What you will do:
Set out every line of text in the records as a Markdown table with the columns "No." and "Line", numbering the rows in order and skipping blank lines. Leave the pictures out.
[Record set Boundary: Start]
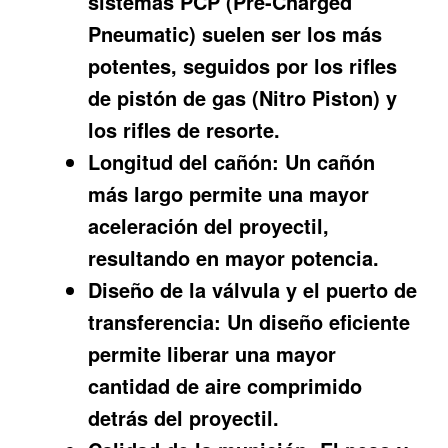
sistemas PCP (Pre-Charged
Pneumatic) suelen ser los más
potentes, seguidos por los rifles
de pistón de gas (Nitro Piston) y
los rifles de resorte.
Longitud del cañón:
Un cañón
más largo permite una mayor
aceleración del proyectil,
resultando en mayor potencia.
Diseño de la válvula y el puerto de
transferencia:
Un diseño eficiente
permite liberar una mayor
cantidad de aire comprimido
detrás del proyectil.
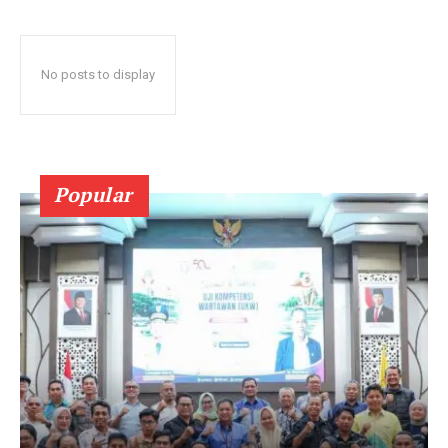
No posts to display
Popular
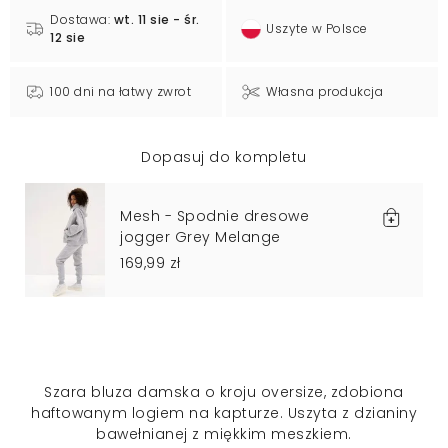
Dostawa:
wt. 11 sie - śr.
Uszyte w Polsce
12 sie
100 dni na łatwy zwrot
Własna produkcja
Dopasuj do kompletu
Mesh - Spodnie dresowe
jogger Grey Melange
169,99 zł
Szara bluza damska o kroju oversize, zdobiona
haftowanym logiem na kapturze. Uszyta z dzianiny
bawełnianej z miękkim meszkiem.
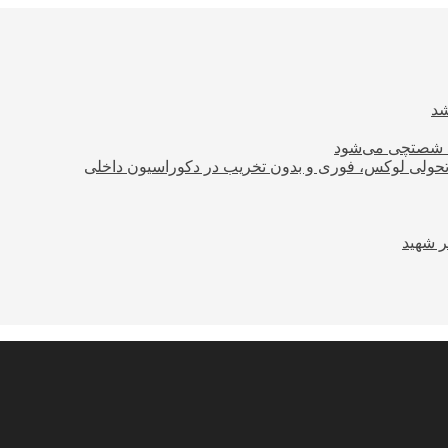
ود شصتچی می‌شود
؛ تحولی لوکس، فوری و بدون تخریب در دکوراسیون داخلی
ر شهید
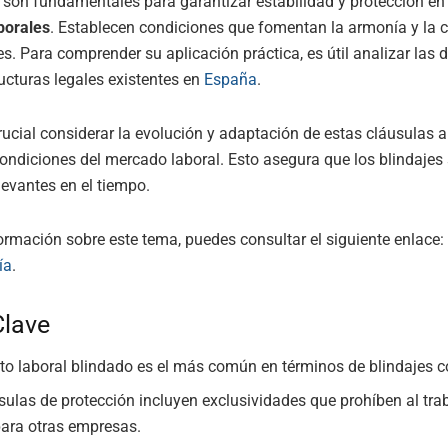
son fundamentales para garantizar estabilidad y protección en
borales
. Establecen condiciones que fomentan la armonía y la 
es. Para comprender su aplicación práctica, es útil analizar las d
ucturas legales existentes en
España
.
ucial considerar la evolución y adaptación de estas cláusulas a
ndiciones del mercado laboral. Esto asegura que los blindajes
levantes en el tiempo.
rmación sobre este tema, puedes consultar el siguiente enlace:
ía
.
Clave
ato laboral blindado es el más común en términos de blindajes c
sulas de protección incluyen exclusividades que prohíben al tra
para otras empresas.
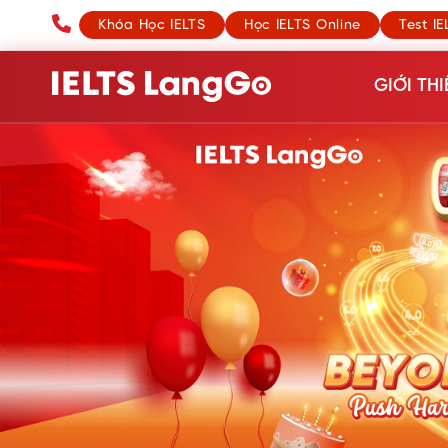
Khóa Học IELTS
Học IELTS Online
Test IE
GIỚI THI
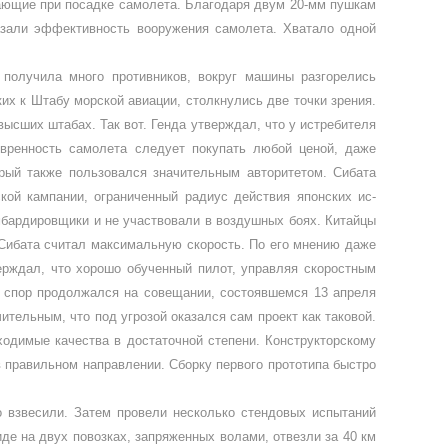
каю­щие при посадке самолета. Благодаря двум 20-мм пушкам
зали эффектив­ность вооружения самолета. Хватало од­ной
получила много противников, вокруг машины разгорелись
их к Штабу морской авиации, стол­кнулись две точки зрения.
высших штабах. Так вот. Генда утверждал, что у истребителя
ев­ренность самолета следует покупать лю­бой ценой, даже
рый так­же пользовался значительным авторите­том. Сибата
кой кампании, огра­ниченный радиус действия японских ис­
мбардировщики и не уча­ствовали в воздушных боях. Китайцы
 Сибата считал максималь­ную скорость. По его мнению даже
верждал, что хорошо обученный пилот, управляя скоростным
т спор продолжался на совещании, состо­явшемся 13 апреля
тель­ным, что под угрозой оказался сам про­ект как таковой.
одимые качества в достаточной степени. Конст­рукторскому
в правильном направлении. Сборку первого прототи­па быстро
о взвесили. Затем провели не­сколько стендовых испытаний
де на двух повозках, запряженных во­лами, отвезли за 40 км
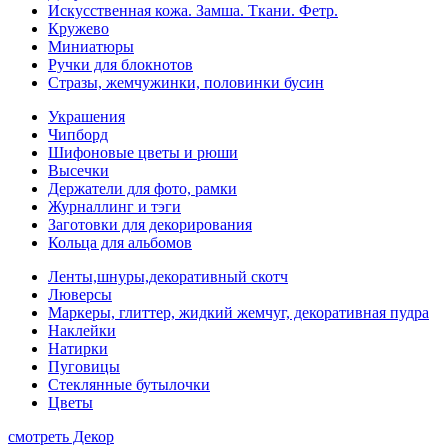
Искусственная кожа. Замша. Ткани. Фетр.
Кружево
Миниатюры
Ручки для блокнотов
Стразы, жемчужинки, половинки бусин
Украшения
Чипборд
Шифоновые цветы и рюши
Высечки
Держатели для фото, рамки
Журналлинг и тэги
Заготовки для декорирования
Кольца для альбомов
Ленты,шнуры,декоративный скотч
Люверсы
Маркеры, глиттер, жидкий жемчуг, декоративная пудра
Наклейки
Натирки
Пуговицы
Стеклянные бутылочки
Цветы
смотреть Декор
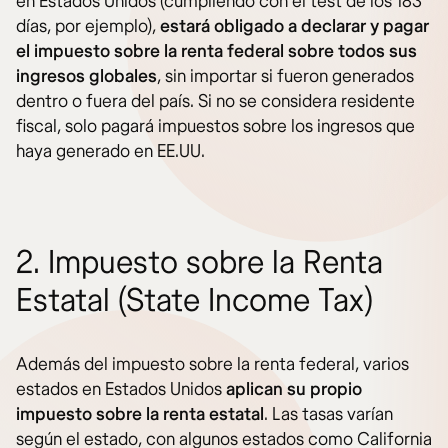
en Estados Unidos (cumpliendo con el test de los 183
días, por ejemplo),
estará obligado a declarar y pagar
el impuesto sobre la renta federal sobre todos sus
ingresos globales
, sin importar si fueron generados
dentro o fuera del país. Si no se considera residente
fiscal, solo pagará impuestos sobre los ingresos que
haya generado en EE.UU.
2. Impuesto sobre la Renta
Estatal (State Income Tax)
Además del impuesto sobre la renta federal, varios
estados en Estados Unidos
aplican su propio
impuesto sobre la renta estatal
. Las tasas varían
según el estado, con algunos estados como California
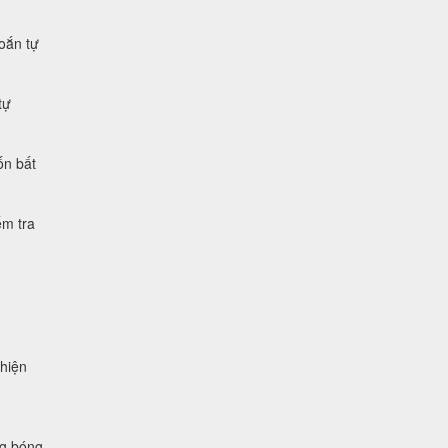
xoắn tự
tự
ốn bất
ểm tra
 hiện
ng bóng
[Record set Boundary: End]
Task response:
| No. | Line |
|---|---|
| 1 | sistemas PCP (Pre-Charged |
| 2 | Pneumatic) suelen ser los más |
| 3 | potentes, seguidos por los rifles |
| 4 | de pistón de gas (Nitro Piston) y |
| 5 | los rifles de resorte. |
| 6 | Longitud del cañón: |
| 7 | Un cañón |
| 8 | más largo permite una mayor |
| 9 | aceleración del proyectil, |
| 10 | resultando en mayor potencia. |
| 11 | Diseño de la válvula y el puerto de |
| 12 | transferencia: |
| 13 | Un diseño eficiente |
| 14 | permite liberar una mayor |
| 15 | cantidad de aire comprimido |
| 16 | detrás del proyectil. |
| 17 | No posts to display |
| 18 | Popular |
| 19 | Dostawa: |
| 20 | wt. 11 sie - śr. |
| 21 | Uszyte w Polsce |
| 22 | 12 sie |
| 23 | 100 dni na łatwy zwrot |
| 24 | Własna produkcja |
| 25 | Dopasuj do kompletu |
| 26 | Mesh - Spodnie dresowe |
| 27 | jogger Grey Melange |
| 28 | 169,99 zł |
| 29 | Szara bluza damska o kroju oversize, zdobiona |
| 30 | haftowanym logiem na kapturze. Uszyta z dzianiny |
| 31 | bawełnianej z miękkim meszkiem. |
| 32 | ود شصتچی می‌شود |
| 33 | ؛ تحولی لوکس، فوری و بدون تخریب در دکوراسیون داخلی |
| 34 | ر شهید |
| 35 | son fundamentales para garantizar estabilidad y protección en |
| 36 | borales |
| 37 | . Establecen condiciones que fomentan la armonía y la  |
| 38 | es. Para comprender su aplicación práctica, es útil analizar las d |
| 39 | ucturas legales existentes en |
| 40 | España |
| 41 | . |
| 42 | ucial considerar la evolución y adaptación de estas cláusulas a |
| 43 | ndiciones del mercado laboral. Esto asegura que los blindajes |
| 44 | levantes en el tiempo. |
| 45 | rmación sobre este tema, puedes consultar el siguiente enlace: |
| 46 | ía |
| 47 | . |
| 48 | Clave |
| 49 | ato laboral blindado es el más común en términos de blindajes c |
| 50 | sulas de protección incluyen exclusividades que prohíben al tra |
| 51 | para otras empresas. |
| 52 | Khóa Học IELTS |
| 53 | Học IELTS Online |
| 54 | Test IE |
| 55 | GIỚI THI |
| 56 | каю­щие при посадке самолета. Благодаря двум 20-мм пушкам |
| 57 | зали эффектив­ность вооружения самолета. Хватало од­ной |
| 58 | получила много противников, вокруг машины разгорелись |
| 59 | их к Штабу морской авиации, стол­кнулись две точки зрения. |
| 60 | высших штабах. Так вот. Генда утверждал, что у истребителя |
| 61 | ев­ренность самолета следует покупать лю­бой ценой, даже |
| 62 | рый так­же пользовался значительным авторите­том. Сибата |
| 63 | кой кампании, огра­ниченный радиус действия японских ис­ |
| 64 | мбардировщики и не уча­ствовали в воздушных боях. Китайцы |
| 65 |  Сибата считал максималь­ную скорость. По его мнению даже |
| 66 | верждал, что хорошо обученный пилот, управляя скоростным |
| 67 | т спор продолжался на совещании, состо­явшемся 13 апреля |
| 68 | тель­ным, что под угрозой оказался сам про­ект как таковой. |
| 69 | одимые качества в достаточной степени. Конст­рукторскому |
| 70 | в правильном направлении. Сборку первого прототи­па быстро |
| 71 | о взвесили. Затем провели не­сколько стендовых испытаний |
| 72 | де на двух повозках, запряженных во­лами, отвезли за 40 км |
| 73 | Искусственная кожа. Замша. Ткани. Фетр. |
| 74 | Кружево |
| 75 | Миниатюры |
| 76 | Ручки для блокнотов |
| 77 | Стразы, жемчужинки, половинки бусин |
| 78 | Украшения |
| 79 | Чипборд |
| 80 | Шифоновые цветы и рюши |
| 81 | Высечки |
| 82 | Держатели для фото, рамки |
| 83 | Журналлинг и тэги |
| 84 | Заготовки для декорирования |
| 85 | Кольца для альбомов |
| 86 | Ленты,шнуры,декоративный скотч |
| 87 | Люверсы |
| 88 | Маркеры, глиттер, жидкий жемчуг, декоративная пудра |
| 89 | Наклейки |
| 90 | Натирки |
| 91 | Пуговицы |
| 92 | Стеклянные бутылочки |
| 93 | Цветы |
| 94 | смотреть Декор |
| 95 | en Estados Unidos (cumpliendo con el test de los 183 |
| 96 | días, por ejemplo), |
| 97 | estará obligado a declarar y pagar |
| 98 | el impuesto sobre la renta federal sobre todos sus |
| 99 | ingresos globales |
| 100 | , sin importar si fueron generados |
| 101 | dentro o fuera del país. Si no se considera residente |
| 102 | fiscal, solo pagará impuestos sobre los ingresos que |
| 103 | haya generado en EE.UU. |
| 104 | 2. Impuesto sobre la Renta |
| 105 | Estatal (State Income Tax) |
| 106 | Además del impuesto sobre la renta federal, varios |
| 107 | estados en Estados Unidos |
| 108 | aplican su propio |
| 109 | impuesto sobre la renta estatal |
| 110 | . Las tasas varían |
| 111 | según el estado, con algunos estados como California |
| 112 | xoắn tự |
| 113 | tự |
| 114 | ốn bất |
| 115 | ểm tra |
| 116 |  hiện |
| 117 | ng bóng |